Jedynak Bruno M, Liu Bo, Lang Andrew, Gel Yulia, Prince Jerry L
Department of Applied Mathematics and Statistics, Johns Hopkins University, Baltimore, MD, USA; Center for Imaging Science, Johns Hopkins University, Baltimore, MD, USA; Laboratoire de Mathématiques Paul Painlevé, Université des Sciences et Technologies de Lille, Villeneuve d'Ascq, France.
Department of Applied Mathematics and Statistics, Johns Hopkins University, Baltimore, MD, USA.
Neurobiol Aging. 2015 Jan;36 Suppl 1:S178-84. doi: 10.1016/j.neurobiolaging.2014.03.043. Epub 2014 Oct 17.

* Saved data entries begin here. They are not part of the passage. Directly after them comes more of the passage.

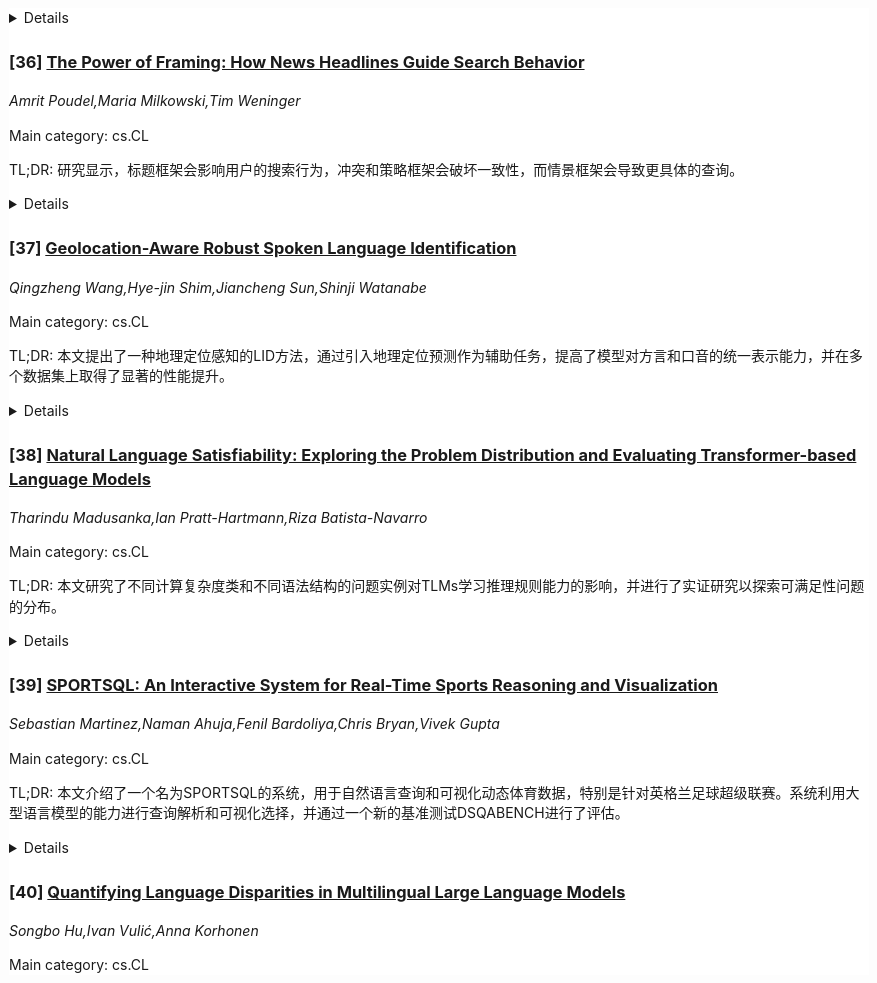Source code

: 
<details><summary>Details</summary></details>


### [36] [The Power of Framing: How News Headlines Guide Search Behavior](https://arxiv.org/abs/2508.17131)
*Amrit Poudel,Maria Milkowski,Tim Weninger*

Main category: cs.CL

TL;DR: 研究显示，标题框架会影响用户的搜索行为，冲突和策略框架会破坏一致性，而情景框架会导致更具体的查询。


<details><summary>Details</summary></details>


### [37] [Geolocation-Aware Robust Spoken Language Identification](https://arxiv.org/abs/2508.17148)
*Qingzheng Wang,Hye-jin Shim,Jiancheng Sun,Shinji Watanabe*

Main category: cs.CL

TL;DR: 本文提出了一种地理定位感知的LID方法，通过引入地理定位预测作为辅助任务，提高了模型对方言和口音的统一表示能力，并在多个数据集上取得了显著的性能提升。


<details><summary>Details</summary></details>


### [38] [Natural Language Satisfiability: Exploring the Problem Distribution and Evaluating Transformer-based Language Models](https://arxiv.org/abs/2508.17153)
*Tharindu Madusanka,Ian Pratt-Hartmann,Riza Batista-Navarro*

Main category: cs.CL

TL;DR: 本文研究了不同计算复杂度类和不同语法结构的问题实例对TLMs学习推理规则能力的影响，并进行了实证研究以探索可满足性问题的分布。


<details><summary>Details</summary></details>


### [39] [SPORTSQL: An Interactive System for Real-Time Sports Reasoning and Visualization](https://arxiv.org/abs/2508.17157)
*Sebastian Martinez,Naman Ahuja,Fenil Bardoliya,Chris Bryan,Vivek Gupta*

Main category: cs.CL

TL;DR: 本文介绍了一个名为SPORTSQL的系统，用于自然语言查询和可视化动态体育数据，特别是针对英格兰足球超级联赛。系统利用大型语言模型的能力进行查询解析和可视化选择，并通过一个新的基准测试DSQABENCH进行了评估。


<details><summary>Details</summary></details>


### [40] [Quantifying Language Disparities in Multilingual Large Language Models](https://arxiv.org/abs/2508.17162)
*Songbo Hu,Ivan Vulić,Anna Korhonen*

Main category: cs.CL
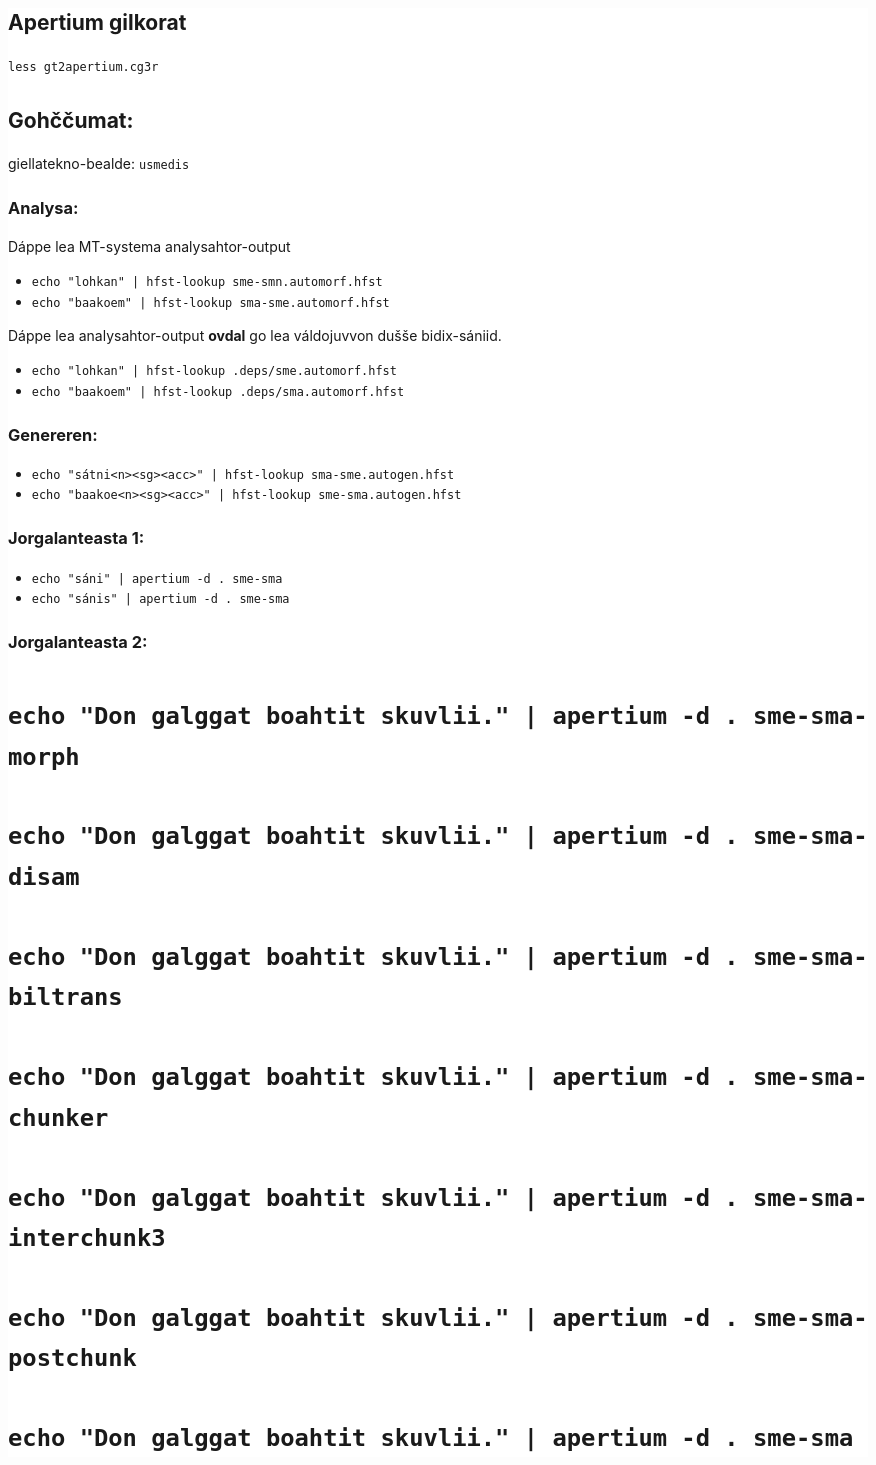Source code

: 
## Apertium gilkorat
`less gt2apertium.cg3r`


## Gohččumat:
giellatekno-bealde: `usmedis`




### Analysa:


Dáppe lea MT-systema analysahtor-output


* `echo "lohkan" | hfst-lookup sme-smn.automorf.hfst`
* `echo "baakoem" | hfst-lookup sma-sme.automorf.hfst`


Dáppe lea analysahtor-output **ovdal** go lea váldojuvvon dušše bidix-sániid.


* `echo "lohkan" | hfst-lookup .deps/sme.automorf.hfst`
* `echo "baakoem" | hfst-lookup .deps/sma.automorf.hfst`


### Genereren:
* `echo "sátni<n><sg><acc>" | hfst-lookup sma-sme.autogen.hfst`
* `echo "baakoe<n><sg><acc>" | hfst-lookup sme-sma.autogen.hfst`


### Jorgalanteasta 1:
* `echo "sáni" | apertium -d . sme-sma`
* `echo "sánis" | apertium -d . sme-sma`


### Jorgalanteasta 2:
# `echo "Don galggat boahtit skuvlii." | apertium -d . sme-sma-morph`
# `echo "Don galggat boahtit skuvlii." | apertium -d . sme-sma-disam`
# `echo "Don galggat boahtit skuvlii." | apertium -d . sme-sma-biltrans`
# `echo "Don galggat boahtit skuvlii." | apertium -d . sme-sma-chunker`
# `echo "Don galggat boahtit skuvlii." | apertium -d . sme-sma-interchunk3`
# `echo "Don galggat boahtit skuvlii." | apertium -d . sme-sma-postchunk`
# `echo "Don galggat boahtit skuvlii." | apertium -d . sme-sma`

Understanding the time-dependent changes of biomarkers related to Alzheimer's disease (AD) is a key to assessing disease progression and measuring the outcomes of disease-modifying therapies. In this article, we validate an AD progression score model which uses multiple biomarkers to quantify the AD progression of subjects following 3 assumptions: (1) there is a unique disease progression for all subjects; (2) each subject has a different age of onset and rate of progression; and (3) each biomarker is sigmoidal as a function of disease progression. Fitting the parameters of this model is a challenging problem which we approach using an alternating least squares optimization algorithm. To validate this optimization scheme under realistic conditions, we use the Alzheimer's Disease Neuroimaging Initiative cohort. With the help of Monte Carlo simulations, we show that most of the global parameters of the model are tightly estimated, thus enabling an ordering of the biomarkers that fit the model well, ordered as: the Rey auditory verbal learning test with 30 minutes delay, the sum of the 2 lateral hippocampal volumes divided by the intracranial volume, followed (by the clinical dementia rating sum of boxes score and the mini-mental state examination score) in no particular order and at last the AD assessment scale-cognitive subscale.
了解与阿尔茨海默病(AD)相关的生物标志物随时间的变化是评估疾病进展和衡量疾病修饰疗法疗效的关键。在本文中,我们验证了一种AD进展评分模型,该模型使用多种生物标志物,基于以下三个假设来量化受试者的AD进展:(1)所有受试者都有独特的疾病进展;(2)每个受试者的发病年龄和进展速度不同;(3)每个生物标志物作为疾病进展的函数呈S形。拟合该模型的参数是一个具有挑战性的问题,我们使用交替最小二乘优化算法来解决。为了在现实条件下验证这种优化方案,我们使用了阿尔茨海默病神经影像学倡议队列。借助蒙特卡罗模拟,我们表明该模型的大多数全局参数都能得到精确估计,从而能够对拟合良好的生物标志物进行排序,顺序如下:延迟30分钟的雷伊听觉词语学习测验、双侧海马体积之和除以颅内体积,接下来(临床痴呆评定量表框总和得分与简易精神状态检查表得分)顺序不固定,最后是AD评估量表认知子量表。